* [Texte donné]:
↓↓↓

Titre: Les petits expédients
Auteur·e: Kropotkine Pierre
Sujet: socialisme
Date: 1895
Source: Consulté le 31 décembre 2016 de fr.wikisource.org
Notes: Les temps nouveaux n°7 (15-21 juin 1895).

Il se produit, disions-nous, un temps d’arrêt dans le développement du socialisme. Il ne s’agit plus de grossir seulement les rangs de ceux qui se disent socialistes et qui désirent vaguement, dans un avenir plus ou moins éloigné, la « socialisation des moyens de production ». Pour marcher de l’avant, il faut préciser ce que l’on entend par « socialisation », et se prononcer nettement sur la façon d’y arriver.

Sans cela, il y aura arrêt dans le développement ultérieur du socialisme, et nous en voyons déjà les signes partout : dans la presse indépendante, dans les discussions de tous les jours entre travailleurs, dans leurs appréciations de ce qui s’est fait jusqu’à ce jour, dans leur attitude indécise concernant les diverses fractions socialistes.

Et cependant, on continue à nous dire que l’essentiel, pour le moment, n’est nullement de se prononcer sur ce que l’on entend par révolution sociale. — « Vu l’état arriéré des esprits dans la grande masse des travailleurs, vu l’indifférence du grand nombre, bornons-nous ― disent les socialistes — à grouper pour le moment, à organiser les masses sur un principe général très vague — l’affirmation des droits du prolétaire, — mais surtout sur le terrain de questions secondaires pratiques, telles que la journée de travail, la protection légale du travailleur, et, avant tout, la conquête des pouvoirs publics dans l’État. C’est le moyen d’attirer le grand nombre, de faire leur éducation. »

Mais, nous demandons très sérieusement, à ceux qui suivent ce « plan de campagne », qu’est-ce qu’ils préparent ainsi, si ce n’est l’avilissement des caractères, le désespoir ou même le dégoût, chez l’ouvrier ? Que doit-il penser du socialisme, lorsque, après l’avoir attiré sous le drapeau rouge par des promesses de reprise du patrimoine humain pour l’humanité, après lui avoir demandé tant de sacrifices au nom de ce grand idéal, on lui déclare que cet idéal sera pour les siècles à venir, et que lui doit s’occuper seulement d’alléger sa servitude de salarié du capital et d’esclave de l’État ?

↑↑↑

* [Exercice court 1]:
Modifiez les lignes fournies en commençant à celle qui contient « purple circle at » et en finissant à la fin des lignes : remplacez « gray » par « white » et laissez tout le reste inchangé. Ne reprenez pas les mentions d'images.
Ces lignes n'ont aucun rapport avec le texte.

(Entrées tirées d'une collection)
↓↓↓

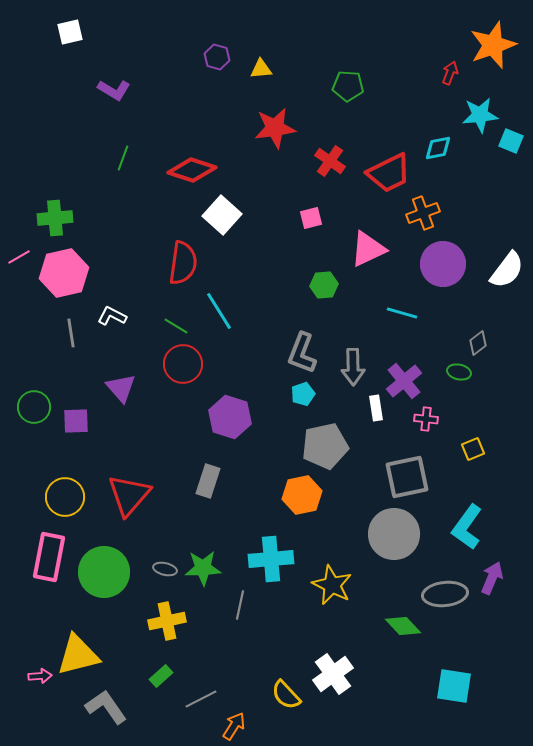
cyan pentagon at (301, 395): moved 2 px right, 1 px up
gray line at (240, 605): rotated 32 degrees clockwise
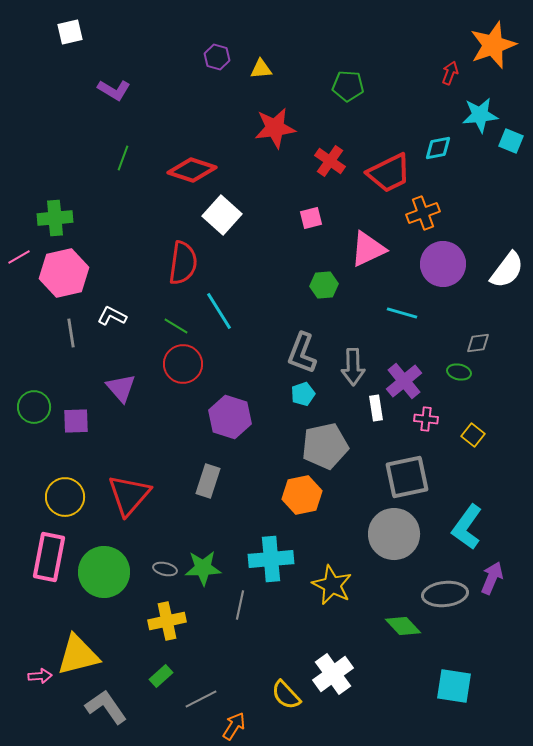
gray diamond at (478, 343): rotated 30 degrees clockwise
yellow square at (473, 449): moved 14 px up; rotated 30 degrees counterclockwise
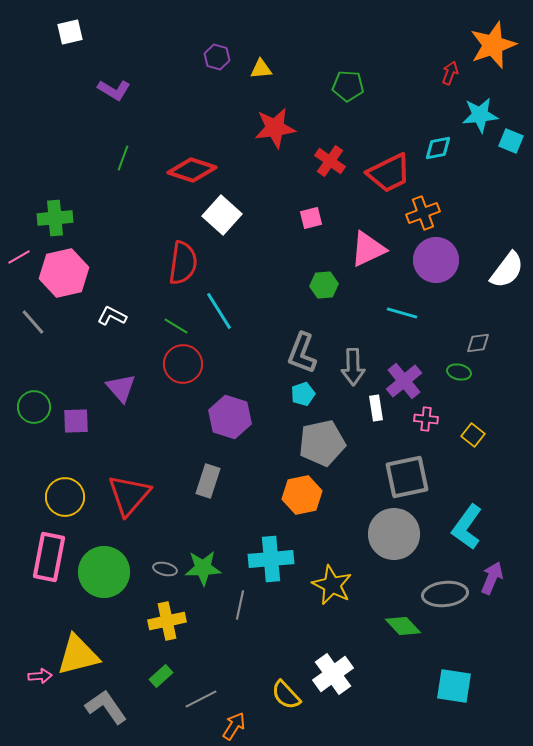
purple circle at (443, 264): moved 7 px left, 4 px up
gray line at (71, 333): moved 38 px left, 11 px up; rotated 32 degrees counterclockwise
gray pentagon at (325, 446): moved 3 px left, 3 px up
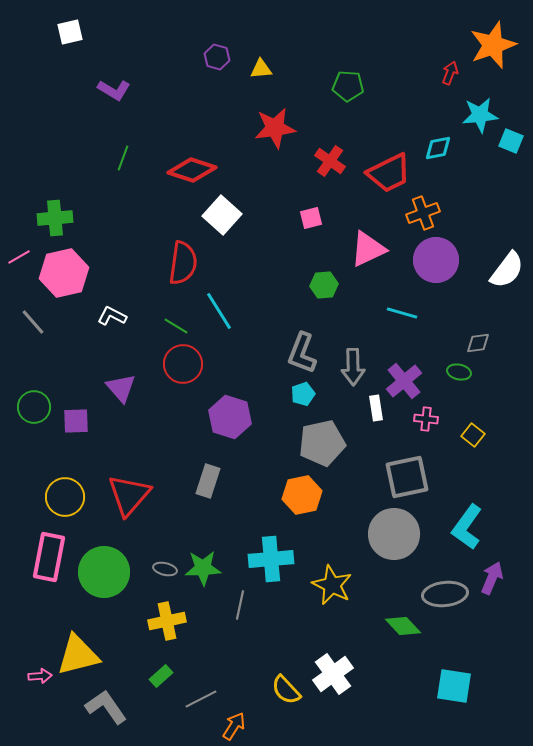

↑↑↑

* [Exercice court 2]:
Dans le texte, pour quelles raisons les socialistes cités veulent-ils se borner pour le moment à organiser les masses sur un principe général très vague et sur des questions pratiques ? Répondez en une à trois phrases.

* [Corrigé de l'exercice 1]:
purple circle at (443, 264): moved 7 px left, 4 px up
white line at (71, 333): moved 38 px left, 11 px up; rotated 32 degrees counterclockwise
white pentagon at (325, 446): moved 3 px left, 3 px up

* [Corrigé de l'exercice 2]:
Ils invoquent l'état arriéré des esprits dans la grande masse des travailleurs et l'indifférence du grand nombre. Selon eux, c'est le moyen d'attirer le grand nombre et de faire leur éducation.